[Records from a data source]
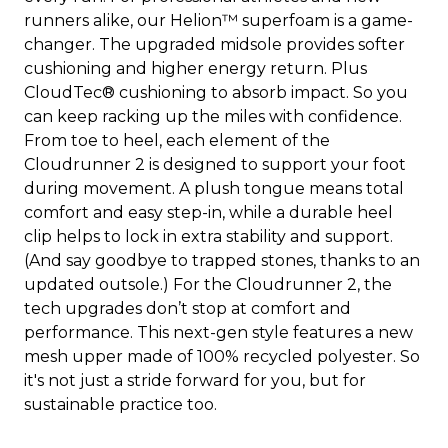
runners alike, our Helion™ superfoam is a game-
changer. The upgraded midsole provides softer
cushioning and higher energy return. Plus
CloudTec® cushioning to absorb impact. So you
can keep racking up the miles with confidence.
From toe to heel, each element of the
Cloudrunner 2 is designed to support your foot
during movement. A plush tongue means total
comfort and easy step-in, while a durable heel
clip helps to lock in extra stability and support.
(And say goodbye to trapped stones, thanks to an
updated outsole.) For the Cloudrunner 2, the
tech upgrades don’t stop at comfort and
performance. This next-gen style features a new
mesh upper made of 100% recycled polyester. So
it's not just a stride forward for you, but for
sustainable practice too.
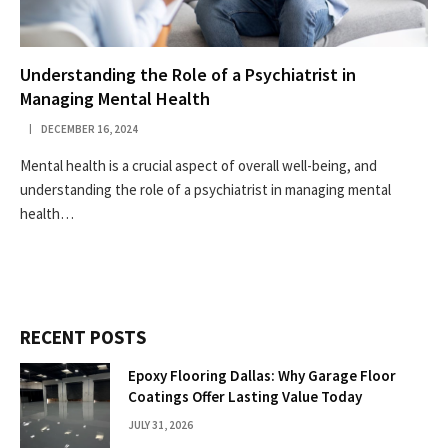
Understanding the Role of a Psychiatrist in
Managing Mental Health
DECEMBER 16, 2024
Mental health is a crucial aspect of overall well-being, and
understanding the role of a psychiatrist in managing mental
health…
RECENT POSTS
Epoxy Flooring Dallas: Why Garage Floor
Coatings Offer Lasting Value Today
JULY 31, 2026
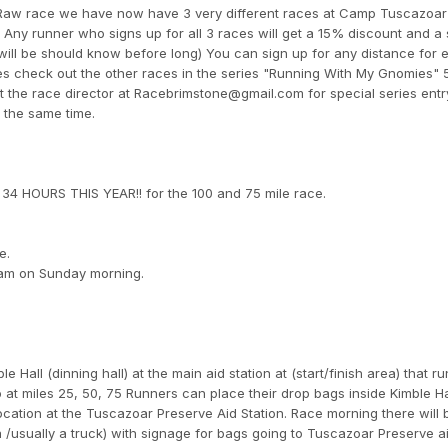
 Raw race we have now have 3 very different races at Camp Tuscazoar
Any runner who signs up for all 3 races will get a 15% discount and a 
 will be should know before long) You can sign up for any distance for 
ries check out the other races in the series "Running With My Gnomies"
the race director at Racebrimstone@gmail.com for special series entr
t the same time.
 HOURS THIS YEAR!! for the 100 and 75 mile race.
e.
 8am on Sunday morning.
e Hall (dinning hall) at the main aid station at (start/finish area) that 
 at miles 25, 50, 75 Runners can place their drop bags inside Kimble Ha
ocation at the Tuscazoar Preserve Aid Station. Race morning there will 
a /usually a truck) with signage for bags going to Tuscazoar Preserve ai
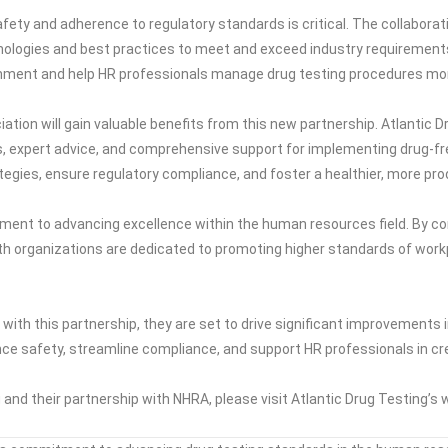
fety and adherence to regulatory standards is critical. The collabora
nologies and best practices to meet and exceed industry requirements
nment and help HR professionals manage drug testing procedures more
ion will gain valuable benefits from this new partnership. Atlantic 
s, expert advice, and comprehensive support for implementing drug-fr
tegies, ensure regulatory compliance, and foster a healthier, more pr
ent to advancing excellence within the human resources field. By com
th organizations are dedicated to promoting higher standards of wor
ith this partnership, they are set to drive significant improvements 
nce safety, streamline compliance, and support HR professionals in cre
and their partnership with NHRA, please visit Atlantic Drug Testing’s 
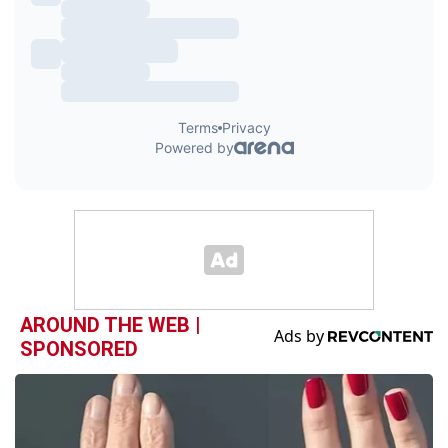
AROUND THE WEB |
SPONSORED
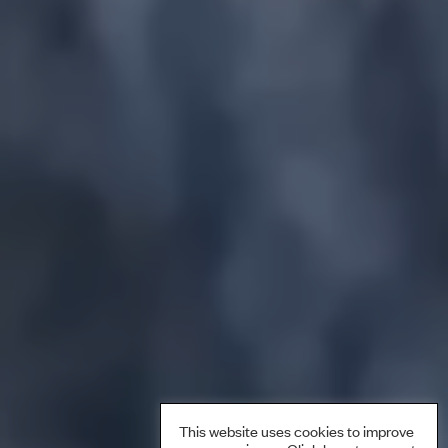
This website uses cookies to improve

### EXERCISE DETAILS
Respond with the exact lines above running from the one containing "e Hall (dinning" to the one containing "fety and adherence", both ends kept and no pictures included.

### OUTPUT OF THE EXERCISE
e Hall (dinning hall) at the main aid station at (start/finish area) that 
 at miles 25, 50, 75 Runners can place their drop bags inside Kimble Ha
ocation at the Tuscazoar Preserve Aid Station. Race morning there will 
a /usually a truck) with signage for bags going to Tuscazoar Preserve ai
fety and adherence to regulatory standards is critical. The collabora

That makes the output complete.